→ **REQUIREMENT**
All lines of the material below that include the string "more" are to be copied.

→ **SUPPLIED RECORDS**
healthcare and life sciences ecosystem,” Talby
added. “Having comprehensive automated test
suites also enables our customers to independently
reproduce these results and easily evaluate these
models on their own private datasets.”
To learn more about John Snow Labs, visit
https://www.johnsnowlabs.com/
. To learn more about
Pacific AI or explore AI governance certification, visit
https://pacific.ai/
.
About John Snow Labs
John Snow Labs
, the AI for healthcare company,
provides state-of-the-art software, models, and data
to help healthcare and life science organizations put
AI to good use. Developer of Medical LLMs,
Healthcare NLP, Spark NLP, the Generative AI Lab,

→ **RESULT OF THIS EXERCISE**
To learn more about John Snow Labs, visit
. To learn more about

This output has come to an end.